They say Margaret Mitchell wrote the last chapter of Gone with the Wind first and wrote the first chapter last. Romance writers do that all the time; you have to see the happy couple together before you can figure out how to get them there. Starting a story may be the most difficult part because you have to engage the reader immediately without tipping your hand too early.
In the spirit of today’s theme of sharing works in progress, I’m going to share the first part of a women’s fiction novel I'm revising. This is the story of Persephone who is hoping that you really can go home again:
He stole something from me, but I let him. She kept thinking those words over and over, let them chew her gut into a million pieces. Follow your gut people always said, but how was she supposed to know if it was her gut or her head speaking, and why should she trust either one of them?
Persephone Jane Willis admitted defeat by taking the key from her pocket and opening the front door to her aunt’s house, a house that had stood empty for over a year. As her eyes adjusted to the dimmer light, she saw cobwebs and dust. She saw the yellowed Co-op calendar with its picture of perfectly parallel corn rows, still open to Aunt Sam's last month on earth. Each day had an X as though Aunt Sam somehow knew the end was near.
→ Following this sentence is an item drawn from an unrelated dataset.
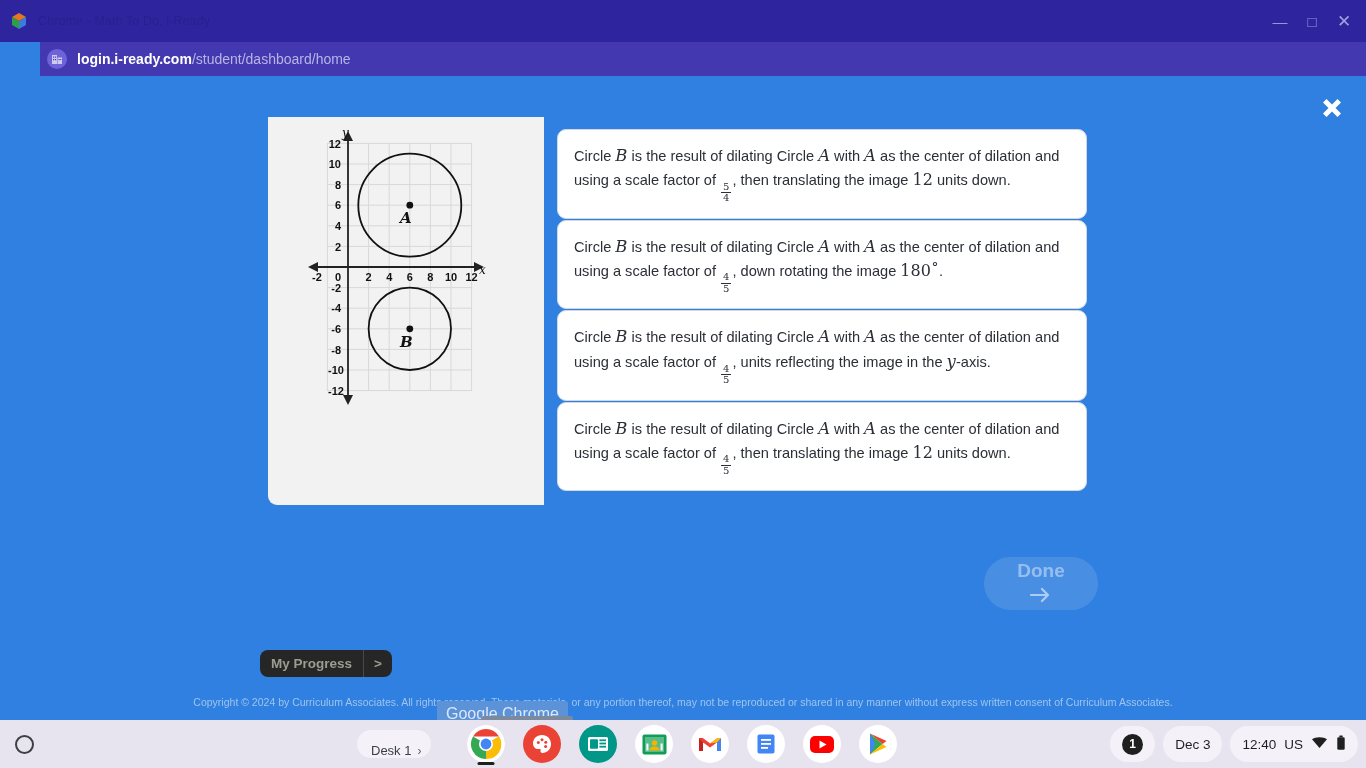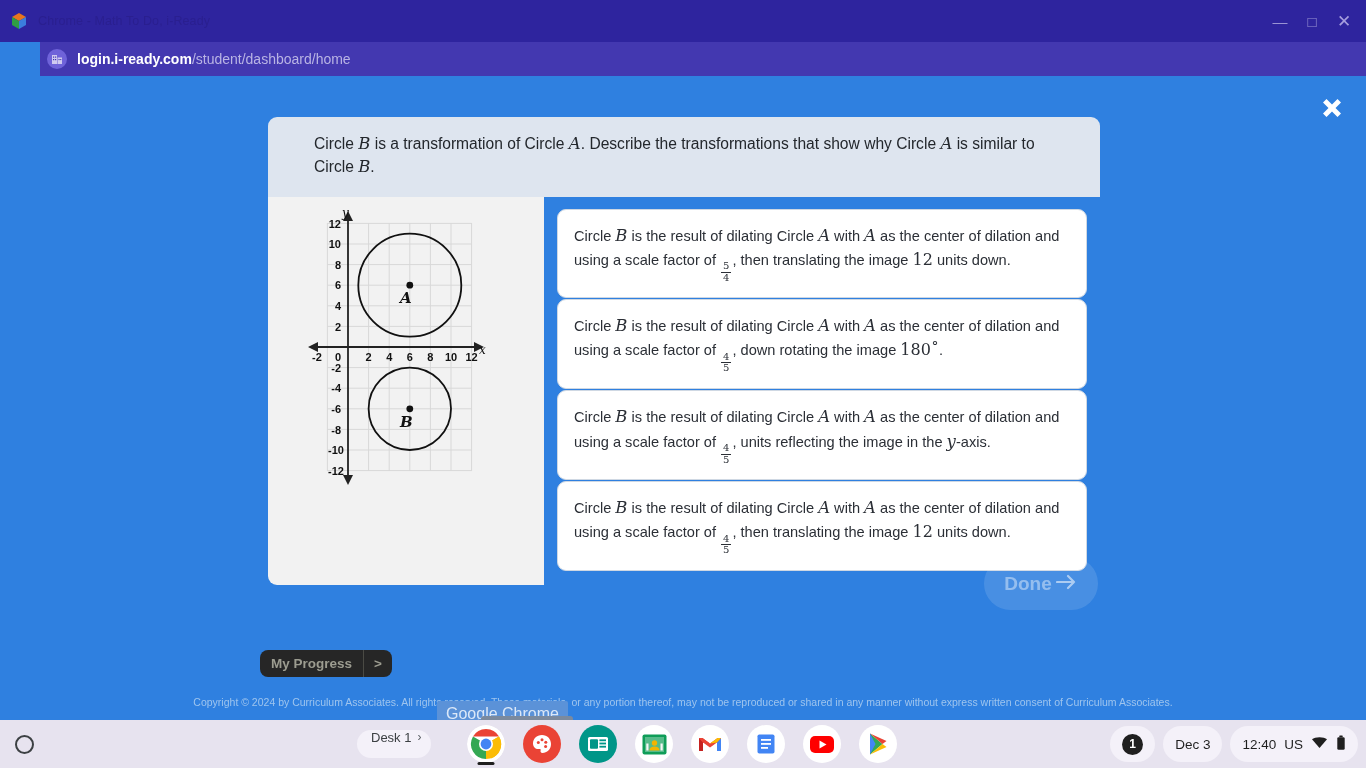"Circle B is a transformation" div.qheader { html: <div> <span>Circle </span><span>B</span><span> is a transformation of Circle </span><span>A</span><span>. Describe the transformations that show why Circle </span><span>A</span><span> is similar to Circle </span><span>B</span><span>.</span> </div> -> none }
Compare that longer novel with the beginning of a short contemporary I’ve been kicking around. I’m hoping you’ll see the difference between a slow build and a quick start.
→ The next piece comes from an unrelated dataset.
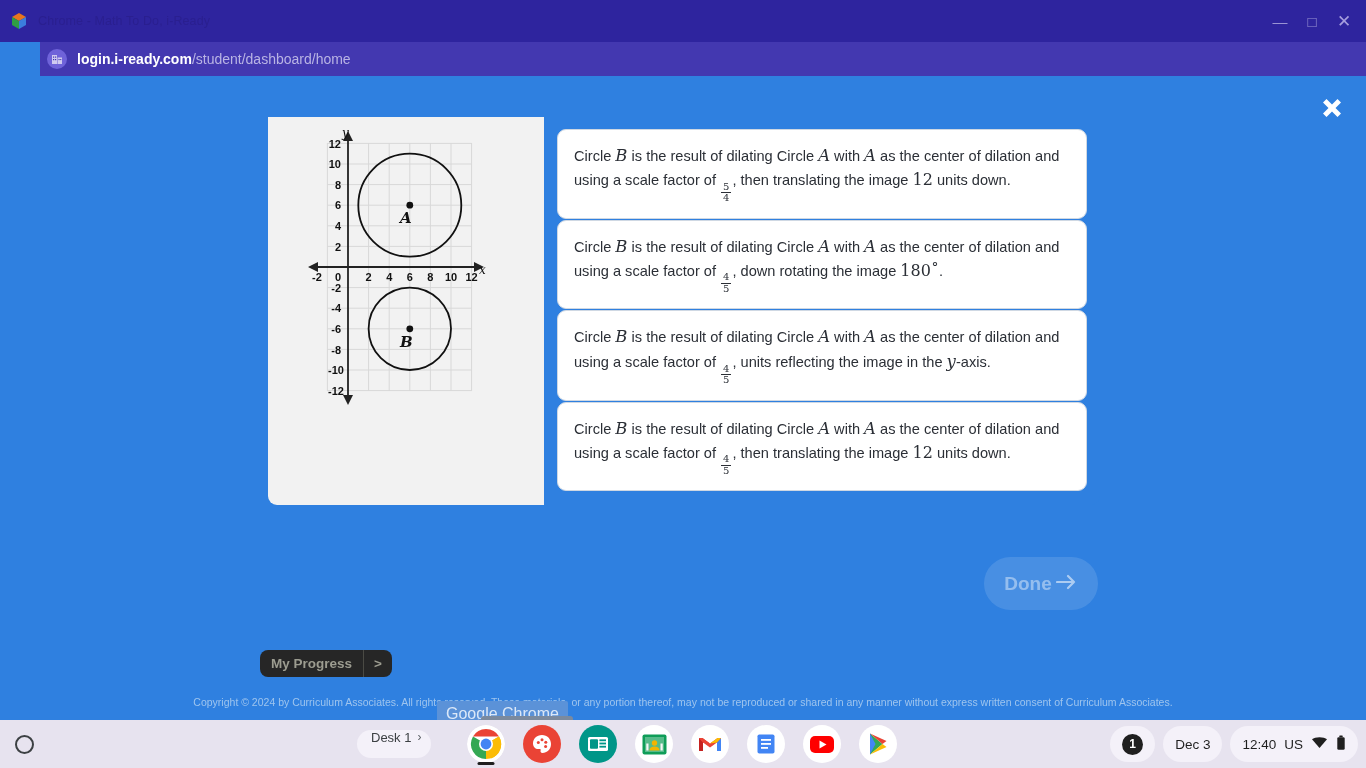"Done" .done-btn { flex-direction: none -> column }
Hannah Delancourt had a lot on her mind. So much, in fact, she didn’t realize that Ellery now had a new traffic light, one that she ran red at the corner of Main and Maple, thumping into a pedestrian hard enough to throw him to the pavement. She almost forgot to throw the truck into park she jumped out so quickly.
“Oh, my God, are you okay?” she asked as she extended a hand to the man. He was already to his knees with his back to her. “I am so, so sorry. I was thinking about everything I had to do today, and I had no idea there was a new traffic light here, which is silly. I should have been paying more attention.” She was rambling, and she couldn’t stop herself. “I should have been more careful, I should have—”
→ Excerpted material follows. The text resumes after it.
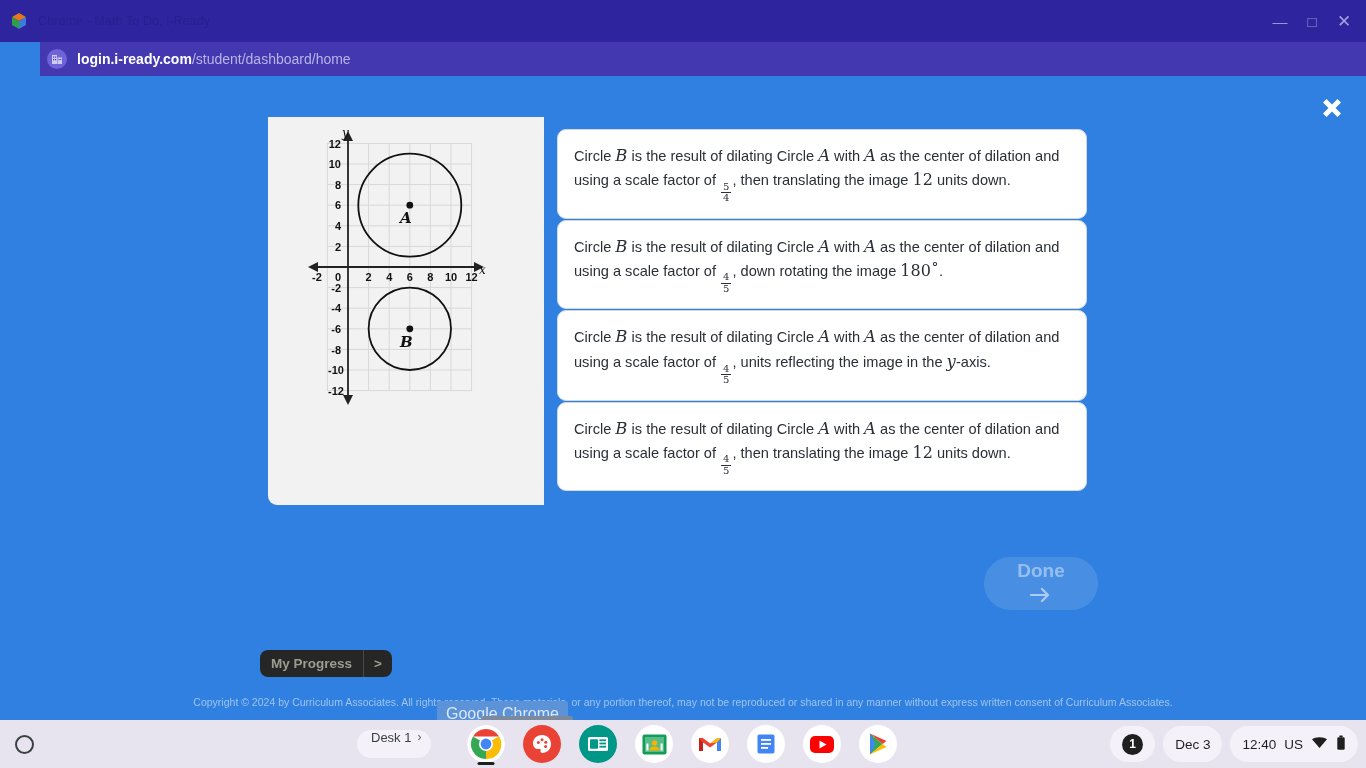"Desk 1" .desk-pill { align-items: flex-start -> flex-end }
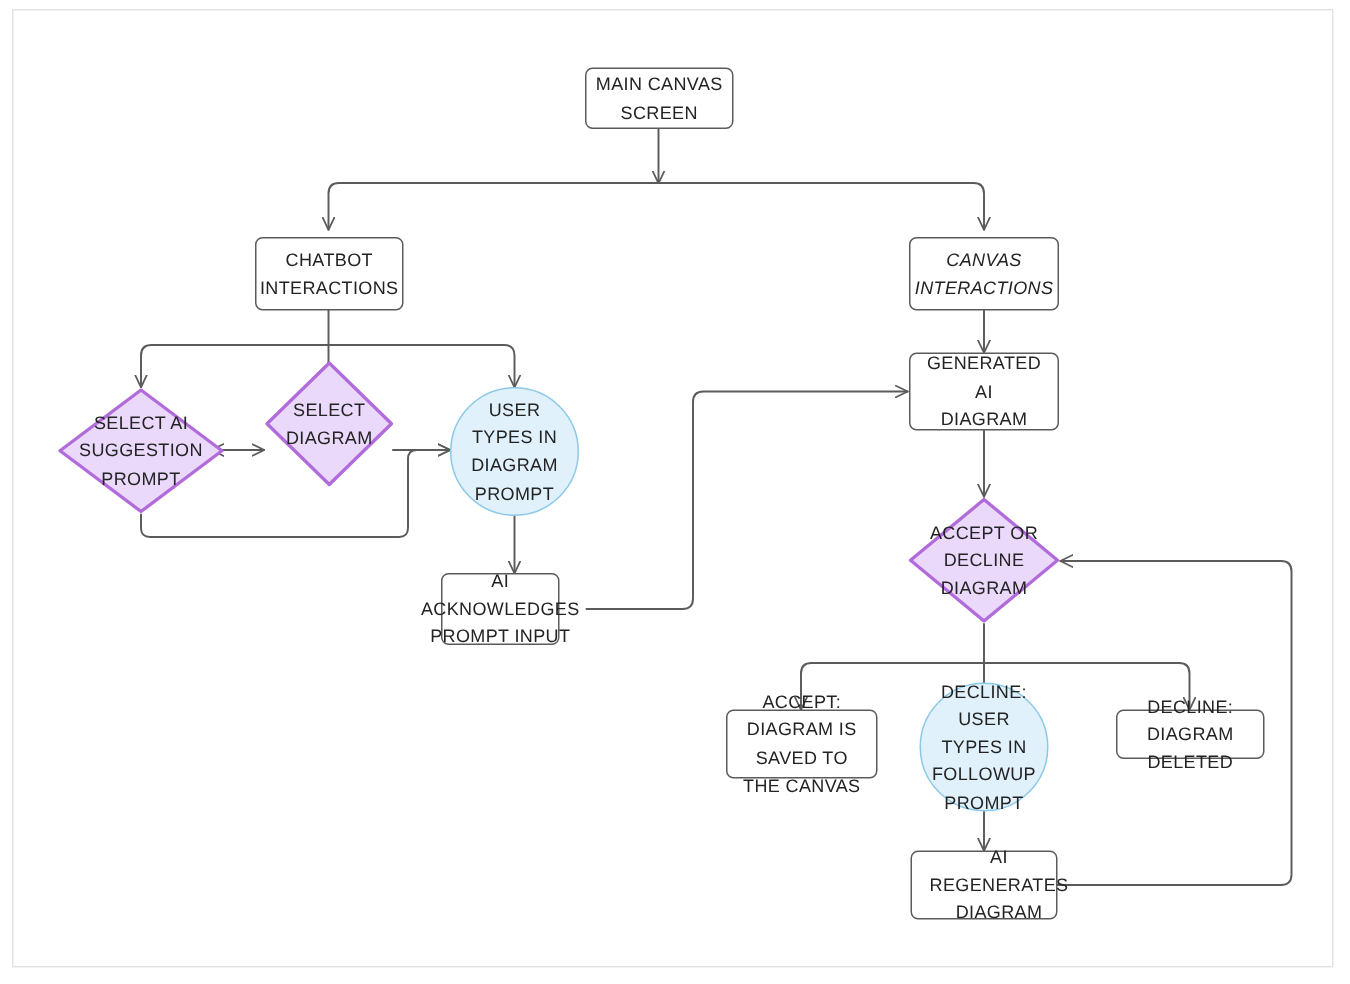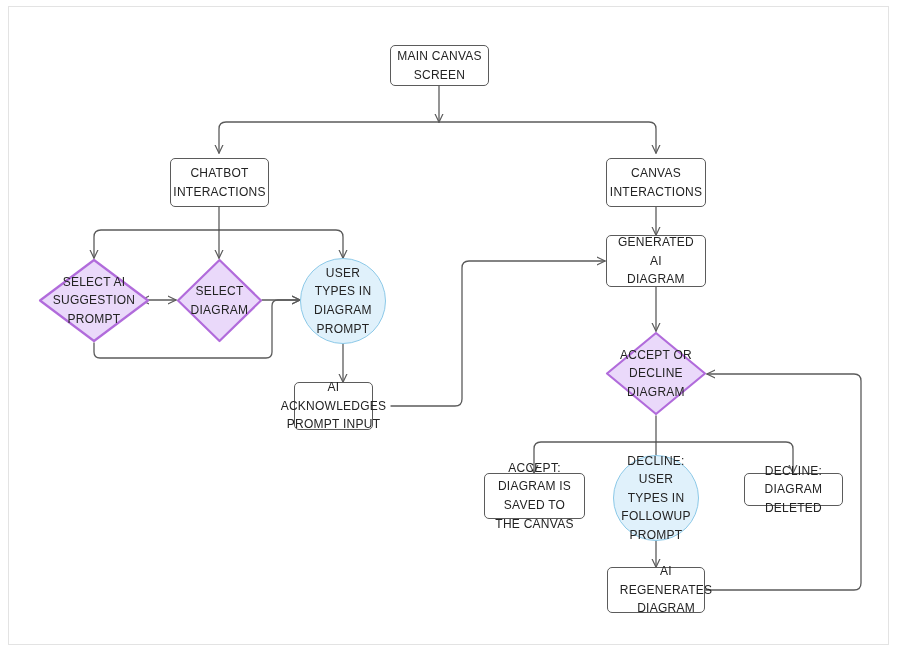"CANVAS INTERACTIONS" div.node { font-style: none -> italic }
He turned around and took her breath away. Of all of the street corners in all of the little towns of the world, why did Austin Langford have to step off one in front of her?
“I should have backed up to see if I could have hit you a little harder,” she said as she whirled around and jumped into the cab of the battered Ford pick-up.
Go ahead, tell me what you think. Which one do you like better and why? In the meantime, happy writing—oh, and did I mention that the next most difficult part was keeping on keeping on with the story you just began so beautifully?